Tutto si deciderà la prima settimana di giugno, prima dell’inizio di Euro2020. In questo frangente, la diplomazia è al lavoro per evitare il peggio, che tradotto in soldoni significa squalifica certa per due anni dalle coppe europee. Dalle tre roccaforti secessioniste, rilanciano e parlano di “minacce inqualificabili”, andando avanti nel progetto SuperLega. Si consumerà tutto dopo la finale Champions del 29 maggio, quando, a bocce ferme, Nyon prenderà la decisione di sbattere fuori i tre amici che rimarranno soli al bar. E se entro fine mese non arriveranno rinunce nelle quali il mondo del calcio ancora spera, saranno dolori amplificati, perché Real, Juve e Barcellona, si ritroveranno a fare i conti con gravi problemi finanziari che diventerebbero montagne da scalare in mancanza degli introiti champions.

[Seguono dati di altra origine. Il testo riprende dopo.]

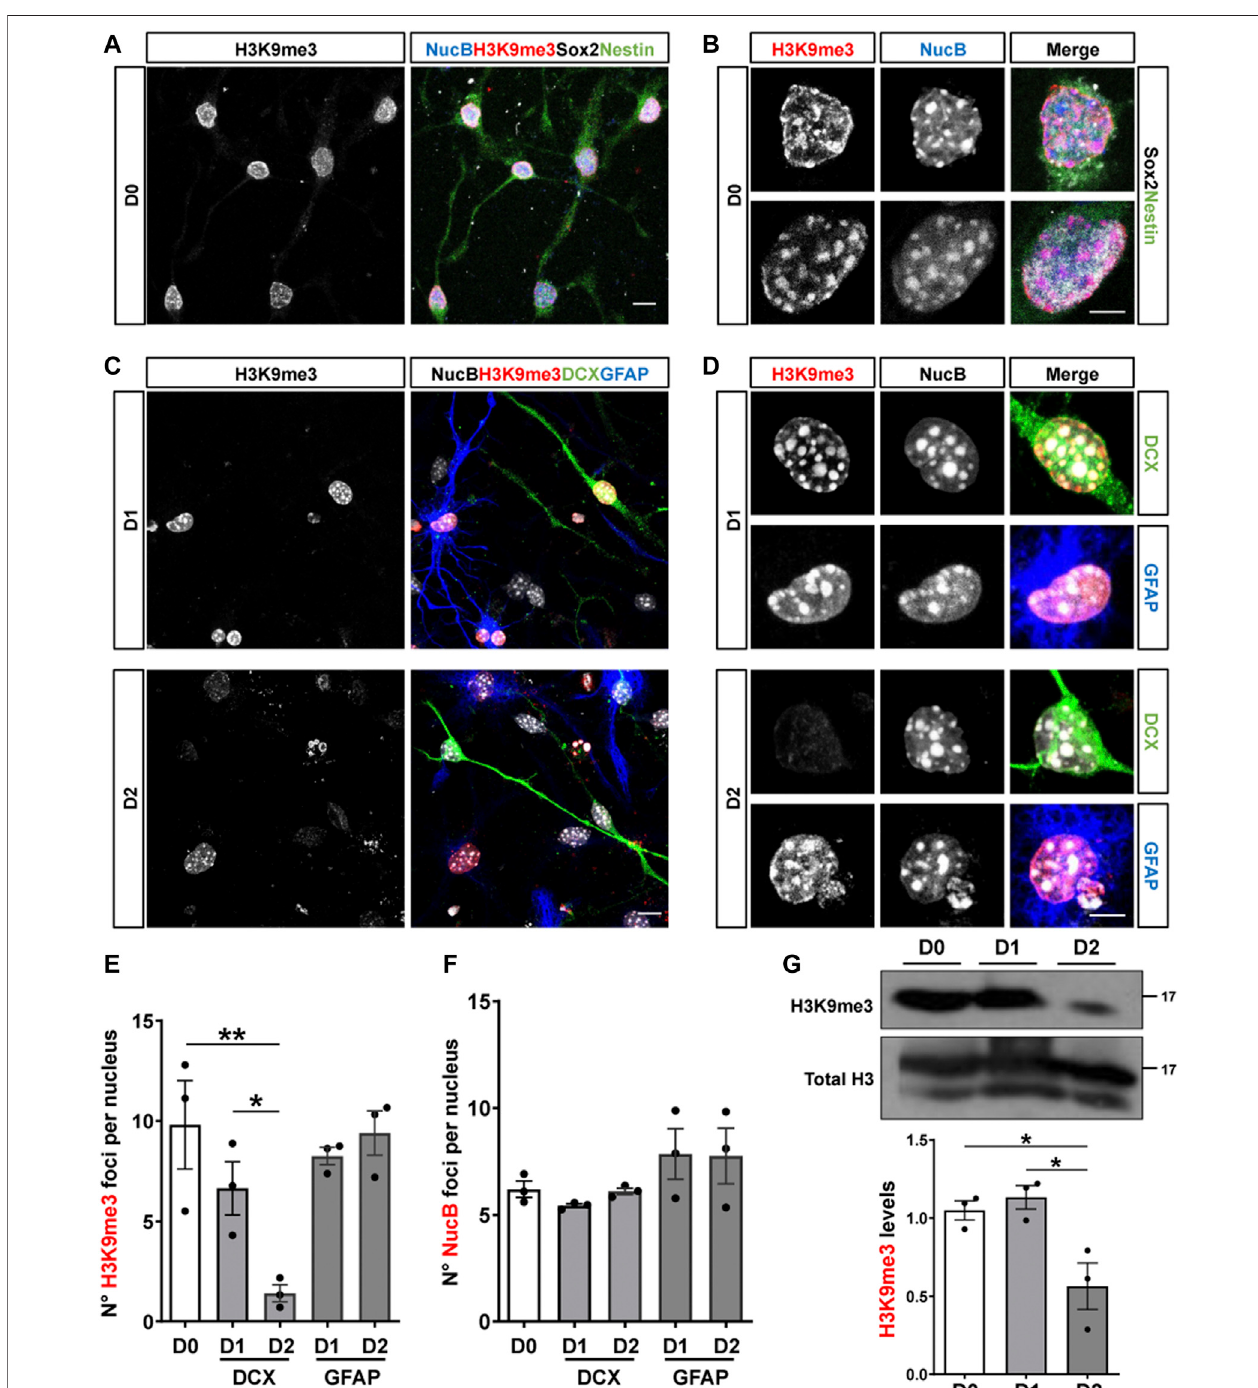
FIGURE 4 | Reduced expression of H3K9me3 upon differentiation of cultured adult hippocampal progenitors. (A,B) Immuno fl uorescence staining of H3K9me3 (red),Sox2(white),Nestin(green)andthenuclearstainingNucB(blue)inproliferative(undifferentiated,D0)AHP.Scalebar:10 μ m (A) ,5 μ m (B) . (C,D) Immunostainingof H3K9me3 (red), DCX (green), GFAP (blue) and NucB (white) in AHP differentiated by growth factor withdrawal for 24 (D1) and 48 (D2) h. Scale bar: 10 μ m (C) , 5 μ m (D) . (E,F) AveragenumberofH3K9me3 (E) andNucB (F) focipernucleusinAHPatD0,D1andD2. (G) ImmunoblotanalysisofH3K9me3innuclearextractsfromAHP atD0,D1andD2.H3K9me3proteinlevelswerenormalizedtototalH3.Numbersontherightindicatemolecularweight(kDa).Dataarepresentedasmean ± SEM; N (cid:1) 3 independent experiments. * p < 0.05, ** p < 0.01, one-way ANOVA followed by Bonferroni posthoc test.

Nyon è chiara, il fronte secessionista, altrettanto. Agnelli, Perez e Laporta vogliono andare avanti perché la Superlega rappresenta l’ancora di salvezza per club indebitati all’inverosimile. Che invece avrebbero trovato una via di fuga con i 3,5 miliardi di euro che il nuovo fondo americano è pronto ad investire per la SuperLega. Come vincere facile, spendere e trovare qualcuno pronto a saldare debiti, noncuranti che lo sport, il calcio, è passione. Chi vince va avanti, solo la meritocrazia del campo, non quella approvvigionata da verdetti già scritti. Quindici club sicuri, gli altri cinque a rotazione da scegliere ogni anno. Come se l’Atalanta, che da tre anni è stabilmente in Champions per meriti sportivi, debba raccomandarsi a qualche santone del nulla, per vedere il City o il Liverpool al Gewiss Stadium. Non ci siamo. Qualcuno avverta i “giapponesi” del calcio, che la guerra è finita. Anzi, non è mai cominciata.